Your task:
No line of the records may be dropped; print them all again exactly.

Data for review:
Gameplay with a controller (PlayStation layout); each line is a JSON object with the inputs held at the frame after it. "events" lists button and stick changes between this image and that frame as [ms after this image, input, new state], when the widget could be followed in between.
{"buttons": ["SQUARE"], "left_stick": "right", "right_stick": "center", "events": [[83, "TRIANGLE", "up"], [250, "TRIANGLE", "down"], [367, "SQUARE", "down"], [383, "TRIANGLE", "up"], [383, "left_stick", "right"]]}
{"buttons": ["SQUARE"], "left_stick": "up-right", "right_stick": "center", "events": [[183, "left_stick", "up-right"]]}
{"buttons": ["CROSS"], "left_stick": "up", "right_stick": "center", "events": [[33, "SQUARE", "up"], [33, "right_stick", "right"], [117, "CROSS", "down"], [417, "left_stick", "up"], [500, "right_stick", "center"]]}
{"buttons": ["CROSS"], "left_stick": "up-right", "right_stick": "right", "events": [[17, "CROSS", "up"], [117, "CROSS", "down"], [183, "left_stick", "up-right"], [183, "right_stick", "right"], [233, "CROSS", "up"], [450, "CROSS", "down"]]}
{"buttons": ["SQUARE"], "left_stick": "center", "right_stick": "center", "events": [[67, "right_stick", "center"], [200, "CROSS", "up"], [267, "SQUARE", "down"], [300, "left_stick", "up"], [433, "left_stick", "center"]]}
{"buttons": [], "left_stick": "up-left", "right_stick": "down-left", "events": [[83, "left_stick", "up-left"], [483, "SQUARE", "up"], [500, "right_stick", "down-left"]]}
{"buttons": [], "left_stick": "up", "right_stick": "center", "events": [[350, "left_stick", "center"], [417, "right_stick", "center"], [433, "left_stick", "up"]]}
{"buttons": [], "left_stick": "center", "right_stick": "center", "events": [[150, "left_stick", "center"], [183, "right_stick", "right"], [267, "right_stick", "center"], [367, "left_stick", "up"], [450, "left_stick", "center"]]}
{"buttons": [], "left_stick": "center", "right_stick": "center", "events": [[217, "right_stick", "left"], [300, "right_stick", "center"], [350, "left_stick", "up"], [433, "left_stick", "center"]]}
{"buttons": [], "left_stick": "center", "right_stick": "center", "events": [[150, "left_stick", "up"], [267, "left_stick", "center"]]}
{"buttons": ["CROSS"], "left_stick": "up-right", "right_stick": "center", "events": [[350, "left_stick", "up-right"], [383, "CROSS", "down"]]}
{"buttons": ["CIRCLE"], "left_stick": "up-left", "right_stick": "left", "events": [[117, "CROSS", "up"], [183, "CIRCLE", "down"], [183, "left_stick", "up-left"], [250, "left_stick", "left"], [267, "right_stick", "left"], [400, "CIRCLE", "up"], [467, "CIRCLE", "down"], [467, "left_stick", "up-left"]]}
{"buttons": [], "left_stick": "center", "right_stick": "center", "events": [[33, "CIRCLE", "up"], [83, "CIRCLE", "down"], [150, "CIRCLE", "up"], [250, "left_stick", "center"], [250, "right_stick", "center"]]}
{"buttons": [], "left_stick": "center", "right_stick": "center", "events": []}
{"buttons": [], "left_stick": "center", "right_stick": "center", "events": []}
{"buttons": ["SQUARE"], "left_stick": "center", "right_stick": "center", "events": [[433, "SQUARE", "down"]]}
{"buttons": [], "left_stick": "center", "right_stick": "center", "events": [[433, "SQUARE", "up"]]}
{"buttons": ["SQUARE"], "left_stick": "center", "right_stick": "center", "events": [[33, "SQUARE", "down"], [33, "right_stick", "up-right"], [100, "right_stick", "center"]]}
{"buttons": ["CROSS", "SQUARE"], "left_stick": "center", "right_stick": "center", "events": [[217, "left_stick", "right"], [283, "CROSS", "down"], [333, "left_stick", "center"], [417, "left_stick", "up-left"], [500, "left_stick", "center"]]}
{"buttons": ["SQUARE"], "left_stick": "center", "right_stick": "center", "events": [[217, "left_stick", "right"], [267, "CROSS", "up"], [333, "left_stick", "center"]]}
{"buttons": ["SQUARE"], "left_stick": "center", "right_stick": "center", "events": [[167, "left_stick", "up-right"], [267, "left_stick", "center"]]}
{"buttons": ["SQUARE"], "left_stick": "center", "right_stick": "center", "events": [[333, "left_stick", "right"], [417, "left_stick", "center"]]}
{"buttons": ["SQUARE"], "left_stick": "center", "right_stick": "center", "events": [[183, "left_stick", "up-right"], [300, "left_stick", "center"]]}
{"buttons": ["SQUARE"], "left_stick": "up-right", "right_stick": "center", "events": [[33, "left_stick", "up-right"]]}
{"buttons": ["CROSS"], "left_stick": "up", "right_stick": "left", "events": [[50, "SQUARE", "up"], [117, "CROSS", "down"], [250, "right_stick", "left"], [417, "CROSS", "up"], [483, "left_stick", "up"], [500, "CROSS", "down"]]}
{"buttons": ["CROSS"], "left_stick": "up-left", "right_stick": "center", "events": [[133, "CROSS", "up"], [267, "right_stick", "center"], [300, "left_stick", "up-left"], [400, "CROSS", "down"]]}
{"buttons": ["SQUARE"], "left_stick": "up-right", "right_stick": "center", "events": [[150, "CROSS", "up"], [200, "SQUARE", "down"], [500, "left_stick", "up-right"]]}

Result:
Gameplay with a controller (PlayStation layout); each line is a JSON object with the inputs held at the frame after it. "events" lists button and stick changes between this image and that frame as [ms after this image, input, new state], when the widget could be followed in between.
{"buttons": ["SQUARE"], "left_stick": "right", "right_stick": "center", "events": [[83, "TRIANGLE", "up"], [250, "TRIANGLE", "down"], [367, "SQUARE", "down"], [383, "TRIANGLE", "up"], [383, "left_stick", "right"]]}
{"buttons": ["SQUARE"], "left_stick": "up-right", "right_stick": "center", "events": [[183, "left_stick", "up-right"]]}
{"buttons": ["CROSS"], "left_stick": "up", "right_stick": "center", "events": [[33, "SQUARE", "up"], [33, "right_stick", "right"], [117, "CROSS", "down"], [417, "left_stick", "up"], [500, "right_stick", "center"]]}
{"buttons": ["CROSS"], "left_stick": "up-right", "right_stick": "right", "events": [[17, "CROSS", "up"], [117, "CROSS", "down"], [183, "left_stick", "up-right"], [183, "right_stick", "right"], [233, "CROSS", "up"], [450, "CROSS", "down"]]}
{"buttons": ["SQUARE"], "left_stick": "center", "right_stick": "center", "events": [[67, "right_stick", "center"], [200, "CROSS", "up"], [267, "SQUARE", "down"], [300, "left_stick", "up"], [433, "left_stick", "center"]]}
{"buttons": [], "left_stick": "up-left", "right_stick": "down-left", "events": [[83, "left_stick", "up-left"], [483, "SQUARE", "up"], [500, "right_stick", "down-left"]]}
{"buttons": [], "left_stick": "up", "right_stick": "center", "events": [[350, "left_stick", "center"], [417, "right_stick", "center"], [433, "left_stick", "up"]]}
{"buttons": [], "left_stick": "center", "right_stick": "center", "events": [[150, "left_stick", "center"], [183, "right_stick", "right"], [267, "right_stick", "center"], [367, "left_stick", "up"], [450, "left_stick", "center"]]}
{"buttons": [], "left_stick": "center", "right_stick": "center", "events": [[217, "right_stick", "left"], [300, "right_stick", "center"], [350, "left_stick", "up"], [433, "left_stick", "center"]]}
{"buttons": [], "left_stick": "center", "right_stick": "center", "events": [[150, "left_stick", "up"], [267, "left_stick", "center"]]}
{"buttons": ["CROSS"], "left_stick": "up-right", "right_stick": "center", "events": [[350, "left_stick", "up-right"], [383, "CROSS", "down"]]}
{"buttons": ["CIRCLE"], "left_stick": "up-left", "right_stick": "left", "events": [[117, "CROSS", "up"], [183, "CIRCLE", "down"], [183, "left_stick", "up-left"], [250, "left_stick", "left"], [267, "right_stick", "left"], [400, "CIRCLE", "up"], [467, "CIRCLE", "down"], [467, "left_stick", "up-left"]]}
{"buttons": [], "left_stick": "center", "right_stick": "center", "events": [[33, "CIRCLE", "up"], [83, "CIRCLE", "down"], [150, "CIRCLE", "up"], [250, "left_stick", "center"], [250, "right_stick", "center"]]}
{"buttons": [], "left_stick": "center", "right_stick": "center", "events": []}
{"buttons": [], "left_stick": "center", "right_stick": "center", "events": []}
{"buttons": ["SQUARE"], "left_stick": "center", "right_stick": "center", "events": [[433, "SQUARE", "down"]]}
{"buttons": [], "left_stick": "center", "right_stick": "center", "events": [[433, "SQUARE", "up"]]}
{"buttons": ["SQUARE"], "left_stick": "center", "right_stick": "center", "events": [[33, "SQUARE", "down"], [33, "right_stick", "up-right"], [100, "right_stick", "center"]]}
{"buttons": ["CROSS", "SQUARE"], "left_stick": "center", "right_stick": "center", "events": [[217, "left_stick", "right"], [283, "CROSS", "down"], [333, "left_stick", "center"], [417, "left_stick", "up-left"], [500, "left_stick", "center"]]}
{"buttons": ["SQUARE"], "left_stick": "center", "right_stick": "center", "events": [[217, "left_stick", "right"], [267, "CROSS", "up"], [333, "left_stick", "center"]]}
{"buttons": ["SQUARE"], "left_stick": "center", "right_stick": "center", "events": [[167, "left_stick", "up-right"], [267, "left_stick", "center"]]}
{"buttons": ["SQUARE"], "left_stick": "center", "right_stick": "center", "events": [[333, "left_stick", "right"], [417, "left_stick", "center"]]}
{"buttons": ["SQUARE"], "left_stick": "center", "right_stick": "center", "events": [[183, "left_stick", "up-right"], [300, "left_stick", "center"]]}
{"buttons": ["SQUARE"], "left_stick": "up-right", "right_stick": "center", "events": [[33, "left_stick", "up-right"]]}
{"buttons": ["CROSS"], "left_stick": "up", "right_stick": "left", "events": [[50, "SQUARE", "up"], [117, "CROSS", "down"], [250, "right_stick", "left"], [417, "CROSS", "up"], [483, "left_stick", "up"], [500, "CROSS", "down"]]}
{"buttons": ["CROSS"], "left_stick": "up-left", "right_stick": "center", "events": [[133, "CROSS", "up"], [267, "right_stick", "center"], [300, "left_stick", "up-left"], [400, "CROSS", "down"]]}
{"buttons": ["SQUARE"], "left_stick": "up-right", "right_stick": "center", "events": [[150, "CROSS", "up"], [200, "SQUARE", "down"], [500, "left_stick", "up-right"]]}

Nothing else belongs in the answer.